Furthermore, numerous operating conditions were considered in this work, demonstrating their influence over efficiency and hemolysis risk. An optimum point of maximum efficiency (and minimum hemolysis for HM3) was detected at each rotational speed. This implies that the clinician should adjust the rotational speed of the implanted LVAD in order to achieve an optimal flow rate through the pump, which, at the same time, have to be near the normal CO of the patient for normal values of mean arterial pressure.

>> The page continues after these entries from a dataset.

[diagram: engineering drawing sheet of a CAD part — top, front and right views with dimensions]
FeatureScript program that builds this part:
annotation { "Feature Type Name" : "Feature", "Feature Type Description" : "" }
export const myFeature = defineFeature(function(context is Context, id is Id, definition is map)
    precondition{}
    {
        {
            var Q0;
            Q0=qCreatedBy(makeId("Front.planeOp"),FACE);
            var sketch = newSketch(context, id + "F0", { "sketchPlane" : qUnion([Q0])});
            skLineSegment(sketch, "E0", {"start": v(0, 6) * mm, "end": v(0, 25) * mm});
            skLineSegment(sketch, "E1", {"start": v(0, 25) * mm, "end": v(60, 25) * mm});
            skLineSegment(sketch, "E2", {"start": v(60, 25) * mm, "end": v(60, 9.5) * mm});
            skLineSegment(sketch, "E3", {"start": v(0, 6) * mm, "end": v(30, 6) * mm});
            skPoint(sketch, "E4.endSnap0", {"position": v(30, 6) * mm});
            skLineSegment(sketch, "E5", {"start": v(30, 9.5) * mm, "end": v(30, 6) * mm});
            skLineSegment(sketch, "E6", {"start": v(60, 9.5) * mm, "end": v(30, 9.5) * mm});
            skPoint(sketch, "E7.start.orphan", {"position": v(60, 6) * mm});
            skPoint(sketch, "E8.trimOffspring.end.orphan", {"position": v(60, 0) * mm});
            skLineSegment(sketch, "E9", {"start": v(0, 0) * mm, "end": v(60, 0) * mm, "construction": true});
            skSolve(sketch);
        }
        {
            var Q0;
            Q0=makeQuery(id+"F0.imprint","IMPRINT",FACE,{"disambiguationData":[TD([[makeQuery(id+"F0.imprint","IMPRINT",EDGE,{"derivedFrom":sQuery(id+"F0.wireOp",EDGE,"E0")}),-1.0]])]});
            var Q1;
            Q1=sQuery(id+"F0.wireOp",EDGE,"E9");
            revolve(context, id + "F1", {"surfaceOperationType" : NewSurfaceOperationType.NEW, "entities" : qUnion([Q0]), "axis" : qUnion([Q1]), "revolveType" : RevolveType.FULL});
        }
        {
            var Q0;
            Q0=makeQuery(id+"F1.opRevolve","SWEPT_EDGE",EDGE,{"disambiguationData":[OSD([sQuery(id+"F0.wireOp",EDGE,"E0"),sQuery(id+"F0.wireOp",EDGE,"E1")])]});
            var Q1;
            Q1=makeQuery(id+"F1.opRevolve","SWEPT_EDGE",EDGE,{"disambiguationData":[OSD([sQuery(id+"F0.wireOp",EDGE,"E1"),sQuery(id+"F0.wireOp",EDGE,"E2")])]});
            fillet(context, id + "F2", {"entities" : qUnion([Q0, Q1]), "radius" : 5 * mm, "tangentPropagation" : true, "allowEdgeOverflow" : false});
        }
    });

The computational methodology followed in this work has some limitations. The main limitation is related to the experimental validation of the CFD model since no experimental tests have been conducted to measure shaft power and hemolysis index. Nevertheless, the obtained numerical results in terms of efficiency are in the range of those found in the literature concerning centrifugal LVADs, i.e. [20,50]% (Fraser et al. 2011; Wiegmann et al. 2018; Granegger et al. 2020; Hosseini and Keshmiri 2022), and the risk of hemolysis follows the expected tendency based on the literature as well (Fraser et al. 2012). In addition, two limitations must be mentioned regarding the numerical set-up of the model. Firstly, the blood is assumed to be a Newtonian fluid due to the high shear rates found in most of the domain; however, this assumption may be invalid in regions of the fluid with lower shear rates. Secondly, the hemolysis model assumes that blood is a continuum, but blood may behave as a non-continuum within the narrow gaps found in HVAD.